2. Bellen via referentie

Bij een aanroep via Reference wordt het adres van het argument doorgegeven aan de functie, en wijzigingen die in de functie worden aangebracht, worden weerspiegeld in de waarden. Wij gebruiken de aanwijzingen van het vereiste type om het adres in de functie te ontvangen.

Voorbeeld

C

java toevoegen aan array




// C program to implement> // Call by Reference> #include> void> swap(>int>* a,>int>* b)> {> >int> temp = *a;> >*a = *b;> >*b = temp;> }> // Driver code> int> main()> {> >int> x = 10, y = 20;> >printf>(>'Values of x and y before swap are: %d, %d '>, x,> >y);> >swap(&x, &y);> >printf>(>'Values of x and y after swap are: %d, %d'>, x,> >y);> >return> 0;> }>

>

>

Uitvoer

Values of x and y before swap are: 10, 20 Values of x and y after swap are: 20, 10>

Raadpleeg dit artikel voor meer informatie: Verschil tussen Call by Value en Call by Reference

Voordelen van door de gebruiker gedefinieerde functies

De voordelen van het gebruik van functies in het programma zijn als volgt:

  • Men kan duplicatie van code in de programma's voorkomen door functies te gebruiken.
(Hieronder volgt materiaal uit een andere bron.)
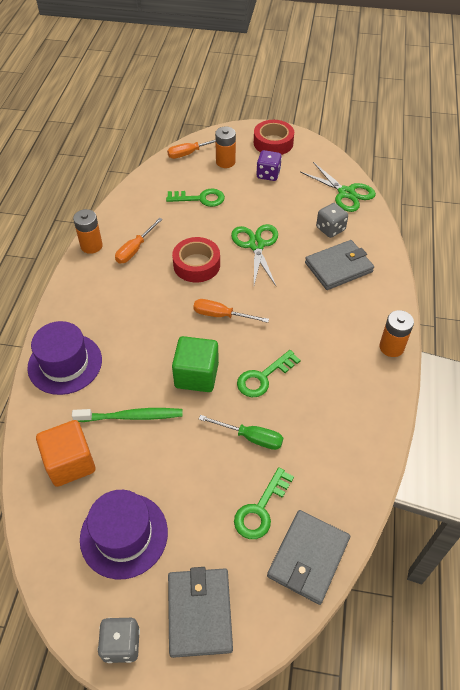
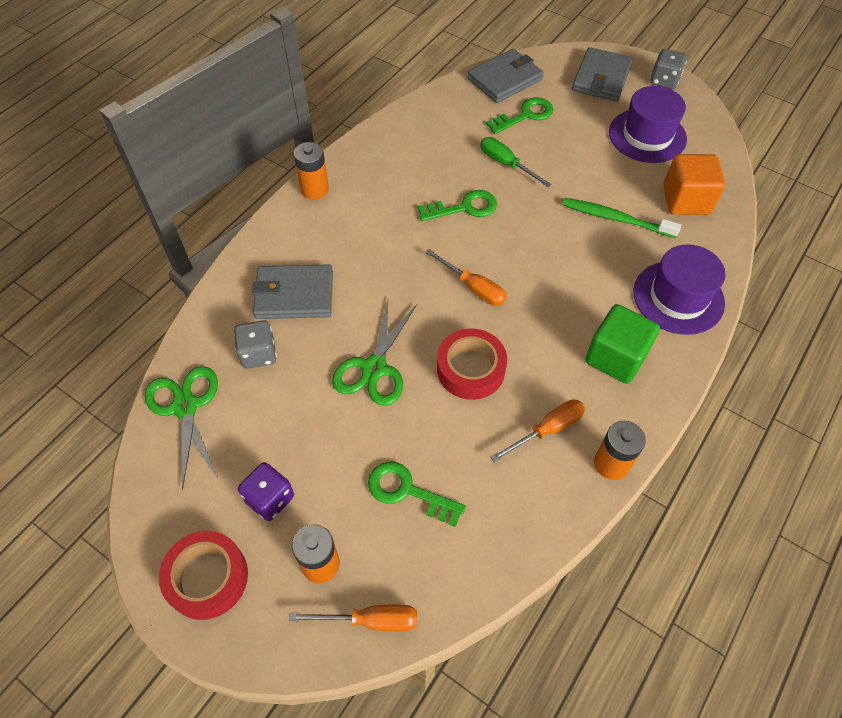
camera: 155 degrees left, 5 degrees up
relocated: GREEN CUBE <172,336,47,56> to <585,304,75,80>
Code kan sneller worden geschreven en is daardoor beter leesbaar.
  • Code kan worden verdeeld en veroverd met behulp van functies. Dit proces staat bekend als verdeel en heers. Het is moeilijk om grote hoeveelheden code binnen de hoofdfunctie te schrijven, evenals testen en debuggen. Onze ene taak kan worden opgedeeld in verschillende kleinere subtaken door functies te gebruiken, waardoor de algehele complexiteit wordt verminderd.
  • Wanneer u bijvoorbeeld pow, sqrt, etc. in C gebruikt zonder te weten hoe het is geïmplementeerd, kunt u implementatiedetails verbergen met functies.
  • Met weinig tot geen aanpassingen kunnen functies die in het ene programma zijn ontwikkeld, in een ander programma worden gebruikt, waardoor de ontwikkeltijd wordt verkort.